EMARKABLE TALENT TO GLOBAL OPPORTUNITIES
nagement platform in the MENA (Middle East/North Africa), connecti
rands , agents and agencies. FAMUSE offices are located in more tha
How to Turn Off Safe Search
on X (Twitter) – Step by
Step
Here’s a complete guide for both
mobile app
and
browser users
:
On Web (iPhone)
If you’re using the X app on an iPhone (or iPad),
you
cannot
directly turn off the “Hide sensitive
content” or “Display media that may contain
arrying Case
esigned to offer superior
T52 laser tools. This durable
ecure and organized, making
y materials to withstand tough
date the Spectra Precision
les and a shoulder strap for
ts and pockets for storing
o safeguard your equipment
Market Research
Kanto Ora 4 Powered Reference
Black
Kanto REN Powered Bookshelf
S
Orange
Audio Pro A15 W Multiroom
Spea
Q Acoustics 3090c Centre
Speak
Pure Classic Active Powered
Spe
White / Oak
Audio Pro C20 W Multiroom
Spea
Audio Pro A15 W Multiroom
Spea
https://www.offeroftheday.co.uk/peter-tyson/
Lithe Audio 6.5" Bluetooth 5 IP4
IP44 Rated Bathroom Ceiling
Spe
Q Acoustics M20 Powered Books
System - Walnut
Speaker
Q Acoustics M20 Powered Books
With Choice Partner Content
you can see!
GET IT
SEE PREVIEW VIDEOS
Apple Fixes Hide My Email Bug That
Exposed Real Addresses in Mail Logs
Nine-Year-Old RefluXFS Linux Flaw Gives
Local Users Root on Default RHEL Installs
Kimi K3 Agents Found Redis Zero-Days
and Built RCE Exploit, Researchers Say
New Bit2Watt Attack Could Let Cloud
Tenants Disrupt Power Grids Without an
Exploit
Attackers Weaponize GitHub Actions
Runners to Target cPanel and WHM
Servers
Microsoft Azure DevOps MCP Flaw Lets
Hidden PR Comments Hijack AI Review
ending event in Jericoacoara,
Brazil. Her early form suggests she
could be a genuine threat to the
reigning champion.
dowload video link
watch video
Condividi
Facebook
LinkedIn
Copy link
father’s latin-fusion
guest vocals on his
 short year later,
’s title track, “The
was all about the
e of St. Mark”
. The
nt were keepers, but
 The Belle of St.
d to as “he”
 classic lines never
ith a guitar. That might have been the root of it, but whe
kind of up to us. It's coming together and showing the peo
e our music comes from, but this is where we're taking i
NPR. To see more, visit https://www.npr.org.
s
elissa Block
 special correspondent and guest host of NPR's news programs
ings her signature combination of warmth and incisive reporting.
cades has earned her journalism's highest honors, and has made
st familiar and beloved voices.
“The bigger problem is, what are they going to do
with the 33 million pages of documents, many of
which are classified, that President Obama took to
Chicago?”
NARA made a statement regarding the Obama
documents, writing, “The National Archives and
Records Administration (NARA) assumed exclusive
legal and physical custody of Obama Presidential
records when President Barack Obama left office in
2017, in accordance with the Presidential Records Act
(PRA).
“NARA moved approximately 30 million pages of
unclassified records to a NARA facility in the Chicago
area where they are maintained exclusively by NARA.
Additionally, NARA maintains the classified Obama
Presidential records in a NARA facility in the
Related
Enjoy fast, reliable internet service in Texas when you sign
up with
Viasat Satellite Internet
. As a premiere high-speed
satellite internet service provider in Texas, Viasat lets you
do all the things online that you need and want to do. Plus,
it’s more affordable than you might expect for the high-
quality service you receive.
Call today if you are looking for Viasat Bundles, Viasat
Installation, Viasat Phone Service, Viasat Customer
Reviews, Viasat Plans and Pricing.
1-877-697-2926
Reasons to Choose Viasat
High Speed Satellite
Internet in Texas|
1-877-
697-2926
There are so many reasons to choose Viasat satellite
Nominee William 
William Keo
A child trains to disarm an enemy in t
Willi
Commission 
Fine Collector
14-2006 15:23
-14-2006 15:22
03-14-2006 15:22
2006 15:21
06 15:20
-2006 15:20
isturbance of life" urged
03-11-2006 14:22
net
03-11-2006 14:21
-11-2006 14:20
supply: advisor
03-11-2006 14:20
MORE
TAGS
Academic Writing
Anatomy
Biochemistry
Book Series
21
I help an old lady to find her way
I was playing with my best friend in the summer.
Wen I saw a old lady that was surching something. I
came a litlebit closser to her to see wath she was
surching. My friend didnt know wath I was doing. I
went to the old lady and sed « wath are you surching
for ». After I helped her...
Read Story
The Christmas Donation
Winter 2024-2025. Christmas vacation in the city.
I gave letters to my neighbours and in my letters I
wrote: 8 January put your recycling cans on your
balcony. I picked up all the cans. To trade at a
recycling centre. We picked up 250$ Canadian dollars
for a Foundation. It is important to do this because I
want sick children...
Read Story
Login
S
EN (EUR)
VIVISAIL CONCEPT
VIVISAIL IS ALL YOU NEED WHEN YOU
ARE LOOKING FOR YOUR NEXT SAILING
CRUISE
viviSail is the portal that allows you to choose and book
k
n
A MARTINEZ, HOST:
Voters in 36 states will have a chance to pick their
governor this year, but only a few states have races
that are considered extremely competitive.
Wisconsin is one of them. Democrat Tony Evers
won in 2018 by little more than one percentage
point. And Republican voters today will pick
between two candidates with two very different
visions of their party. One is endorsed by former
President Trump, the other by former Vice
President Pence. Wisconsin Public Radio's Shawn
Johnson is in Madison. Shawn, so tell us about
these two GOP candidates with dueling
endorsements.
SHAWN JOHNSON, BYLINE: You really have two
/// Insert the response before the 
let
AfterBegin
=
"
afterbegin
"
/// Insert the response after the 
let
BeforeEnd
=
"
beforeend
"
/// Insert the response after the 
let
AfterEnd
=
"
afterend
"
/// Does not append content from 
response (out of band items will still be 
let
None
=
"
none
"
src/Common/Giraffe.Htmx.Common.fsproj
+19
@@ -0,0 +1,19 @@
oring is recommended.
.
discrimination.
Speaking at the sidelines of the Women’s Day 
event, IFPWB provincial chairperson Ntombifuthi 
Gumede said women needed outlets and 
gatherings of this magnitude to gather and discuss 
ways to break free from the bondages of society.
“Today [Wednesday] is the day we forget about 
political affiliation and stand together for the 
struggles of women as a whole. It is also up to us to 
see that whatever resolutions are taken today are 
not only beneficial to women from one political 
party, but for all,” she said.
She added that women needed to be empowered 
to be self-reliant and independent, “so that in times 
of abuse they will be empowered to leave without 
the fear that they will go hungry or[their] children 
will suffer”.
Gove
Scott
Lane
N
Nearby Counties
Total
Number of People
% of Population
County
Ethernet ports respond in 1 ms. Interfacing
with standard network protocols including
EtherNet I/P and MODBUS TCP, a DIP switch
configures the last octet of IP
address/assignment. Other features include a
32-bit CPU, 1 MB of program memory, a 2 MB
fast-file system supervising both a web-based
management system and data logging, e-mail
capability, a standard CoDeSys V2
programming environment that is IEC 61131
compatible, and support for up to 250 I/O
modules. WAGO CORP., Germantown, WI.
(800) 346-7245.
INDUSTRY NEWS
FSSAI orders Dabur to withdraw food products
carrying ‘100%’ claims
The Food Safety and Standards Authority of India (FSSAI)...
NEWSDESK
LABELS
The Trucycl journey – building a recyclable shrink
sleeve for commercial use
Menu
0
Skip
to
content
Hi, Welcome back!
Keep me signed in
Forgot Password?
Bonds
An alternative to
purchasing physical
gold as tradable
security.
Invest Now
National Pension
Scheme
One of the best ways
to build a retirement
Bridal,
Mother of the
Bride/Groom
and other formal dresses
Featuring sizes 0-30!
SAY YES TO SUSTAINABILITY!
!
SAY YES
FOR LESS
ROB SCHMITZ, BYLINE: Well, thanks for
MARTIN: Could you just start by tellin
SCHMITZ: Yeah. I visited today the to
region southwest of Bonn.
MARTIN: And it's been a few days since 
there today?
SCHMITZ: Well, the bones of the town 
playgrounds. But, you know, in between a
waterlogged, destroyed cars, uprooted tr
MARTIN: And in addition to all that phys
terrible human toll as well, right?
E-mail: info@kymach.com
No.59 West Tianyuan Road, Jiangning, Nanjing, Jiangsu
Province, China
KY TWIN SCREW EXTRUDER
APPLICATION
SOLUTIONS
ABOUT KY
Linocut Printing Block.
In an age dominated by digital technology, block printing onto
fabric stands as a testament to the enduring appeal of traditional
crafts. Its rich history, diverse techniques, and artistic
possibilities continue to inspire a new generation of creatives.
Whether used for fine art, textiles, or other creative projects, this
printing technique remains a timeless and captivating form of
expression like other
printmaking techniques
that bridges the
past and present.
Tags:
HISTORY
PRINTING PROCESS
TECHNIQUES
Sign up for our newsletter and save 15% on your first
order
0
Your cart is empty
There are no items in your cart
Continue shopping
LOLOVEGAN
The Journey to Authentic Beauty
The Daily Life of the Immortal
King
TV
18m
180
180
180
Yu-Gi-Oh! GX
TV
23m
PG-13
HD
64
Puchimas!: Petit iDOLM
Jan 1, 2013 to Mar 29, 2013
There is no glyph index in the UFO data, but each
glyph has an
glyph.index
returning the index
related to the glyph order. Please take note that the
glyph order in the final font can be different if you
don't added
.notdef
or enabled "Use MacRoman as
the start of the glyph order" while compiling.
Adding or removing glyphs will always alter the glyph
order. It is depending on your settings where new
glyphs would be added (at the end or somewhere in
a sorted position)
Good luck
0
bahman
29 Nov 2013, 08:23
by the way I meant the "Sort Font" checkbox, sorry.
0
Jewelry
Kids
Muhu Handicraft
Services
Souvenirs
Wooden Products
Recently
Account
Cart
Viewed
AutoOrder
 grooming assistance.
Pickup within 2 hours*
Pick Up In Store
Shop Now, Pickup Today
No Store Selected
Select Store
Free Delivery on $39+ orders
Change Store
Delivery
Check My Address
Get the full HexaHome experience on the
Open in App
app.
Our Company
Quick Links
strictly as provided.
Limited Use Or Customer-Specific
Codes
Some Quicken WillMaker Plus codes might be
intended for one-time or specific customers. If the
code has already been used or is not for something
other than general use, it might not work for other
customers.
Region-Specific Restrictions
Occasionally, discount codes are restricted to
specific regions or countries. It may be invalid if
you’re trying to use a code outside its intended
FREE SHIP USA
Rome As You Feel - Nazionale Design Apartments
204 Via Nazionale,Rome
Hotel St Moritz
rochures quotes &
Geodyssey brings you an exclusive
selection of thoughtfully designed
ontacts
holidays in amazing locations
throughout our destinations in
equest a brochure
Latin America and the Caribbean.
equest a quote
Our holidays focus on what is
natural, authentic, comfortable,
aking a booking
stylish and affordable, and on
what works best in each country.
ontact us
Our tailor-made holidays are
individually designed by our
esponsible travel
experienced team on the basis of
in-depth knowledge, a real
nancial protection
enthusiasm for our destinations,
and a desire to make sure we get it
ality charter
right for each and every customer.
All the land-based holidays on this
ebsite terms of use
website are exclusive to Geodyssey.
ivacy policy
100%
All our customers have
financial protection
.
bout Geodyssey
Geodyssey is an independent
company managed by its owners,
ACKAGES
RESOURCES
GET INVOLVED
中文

*Goal of the exercise:* The answer must consist of each line from the entries that contains the string "index".

*Solution:*
There is no glyph index in the UFO data, but each
glyph.index
returning the index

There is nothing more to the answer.